Financial education is essential at a share scheme’s maturity, says Jonathan Watts-Lay, director of Wealth at Work. “A lot of employers publicise the share scheme at launch, but almost abandon employees when it reaches maturity,” he explains. “Education is the best way of [talking staff] through the specifics of a scheme. Staff should have a fairly good idea where the scheme is heading and whether it will have a profit or not.”

This is particularly relevant in the current economic climate, with many schemes underwater. Collison says: “If the scheme is underwater, the share price is less and the employee will not exercise their option, so the communications are around explaining this. What employers will often do then is write to employees, outline the fact that they can take the cash and explain the procedure.”

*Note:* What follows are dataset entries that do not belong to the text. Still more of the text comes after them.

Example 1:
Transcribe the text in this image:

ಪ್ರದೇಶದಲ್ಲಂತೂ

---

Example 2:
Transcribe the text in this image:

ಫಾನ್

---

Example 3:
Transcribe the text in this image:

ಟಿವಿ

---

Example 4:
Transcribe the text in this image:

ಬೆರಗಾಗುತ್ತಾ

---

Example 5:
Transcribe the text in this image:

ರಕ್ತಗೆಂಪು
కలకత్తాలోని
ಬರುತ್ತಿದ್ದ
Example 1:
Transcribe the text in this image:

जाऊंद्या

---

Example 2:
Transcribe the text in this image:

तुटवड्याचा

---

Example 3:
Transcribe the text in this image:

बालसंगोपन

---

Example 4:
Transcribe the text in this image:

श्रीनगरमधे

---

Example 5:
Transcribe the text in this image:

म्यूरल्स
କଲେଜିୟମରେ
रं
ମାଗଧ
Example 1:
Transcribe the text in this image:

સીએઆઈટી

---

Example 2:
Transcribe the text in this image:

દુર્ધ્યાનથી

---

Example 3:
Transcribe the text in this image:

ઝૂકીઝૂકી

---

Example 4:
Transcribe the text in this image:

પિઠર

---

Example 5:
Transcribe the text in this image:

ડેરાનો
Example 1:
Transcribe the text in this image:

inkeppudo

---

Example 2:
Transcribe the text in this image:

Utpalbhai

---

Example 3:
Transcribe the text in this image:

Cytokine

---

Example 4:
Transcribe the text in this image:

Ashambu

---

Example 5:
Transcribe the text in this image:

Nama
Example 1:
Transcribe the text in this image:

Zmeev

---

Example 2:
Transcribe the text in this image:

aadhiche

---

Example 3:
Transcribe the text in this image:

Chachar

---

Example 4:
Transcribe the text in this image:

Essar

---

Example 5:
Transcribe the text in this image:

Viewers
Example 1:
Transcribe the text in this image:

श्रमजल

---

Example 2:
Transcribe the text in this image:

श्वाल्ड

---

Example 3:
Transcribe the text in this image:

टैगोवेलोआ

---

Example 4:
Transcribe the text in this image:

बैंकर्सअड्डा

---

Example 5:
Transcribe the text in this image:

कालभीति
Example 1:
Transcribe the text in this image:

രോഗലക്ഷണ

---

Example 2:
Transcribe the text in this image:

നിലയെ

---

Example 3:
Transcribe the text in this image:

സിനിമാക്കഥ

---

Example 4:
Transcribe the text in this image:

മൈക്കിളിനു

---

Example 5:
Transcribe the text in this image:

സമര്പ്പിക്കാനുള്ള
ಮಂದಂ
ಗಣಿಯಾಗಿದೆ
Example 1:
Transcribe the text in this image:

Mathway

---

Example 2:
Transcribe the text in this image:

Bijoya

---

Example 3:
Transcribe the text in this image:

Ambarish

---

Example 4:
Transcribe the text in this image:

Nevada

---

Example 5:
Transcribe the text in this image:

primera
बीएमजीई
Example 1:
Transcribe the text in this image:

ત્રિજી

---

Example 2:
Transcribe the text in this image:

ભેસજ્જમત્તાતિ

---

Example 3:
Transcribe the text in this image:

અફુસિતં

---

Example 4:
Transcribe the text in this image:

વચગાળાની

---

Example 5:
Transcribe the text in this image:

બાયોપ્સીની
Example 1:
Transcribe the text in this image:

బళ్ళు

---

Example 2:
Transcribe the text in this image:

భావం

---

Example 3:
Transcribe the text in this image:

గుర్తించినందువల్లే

Watts-Lay adds: “The stock market has been falling and that can influence decisions, but staff should understand the implications of that. In any event, once [a scheme] reaches maturity, there are decisions to make.”

If employers have launched a share scheme to encourage staff to become shareholders in the company, they may want to communicate the opportunity to buy more shares while the price is low.

Financial education is also a key tool to explain the tax implications of a maturing scheme. For instance, after five years, Sip members can take their shares, transfer them directly into an approved pension scheme and receive a marginal tax uplift, almost doubling their tax relief. Makings says: “They do not suffer tax on the savings because, on a Sip, these go directly into a trusted scheme, and then they can transfer directly into pensions where they get a marginal tax uplift, so they get tax relief twice on the same savings.”

At a Sip’s maturity, employees should also be told of the option to transfer shares into an individual savings account (Isa). Collison says: “Employers can point out what the current cash Isa allowance is and perhaps point employees towards tax-free savings.”

Poole adds: “Financial health is linked to mental and physical health. That is something employers need to think about: making sure staff know who they can go to for advice, what independent resources are out there, and then providing the extra online training or financial advisers if they can.”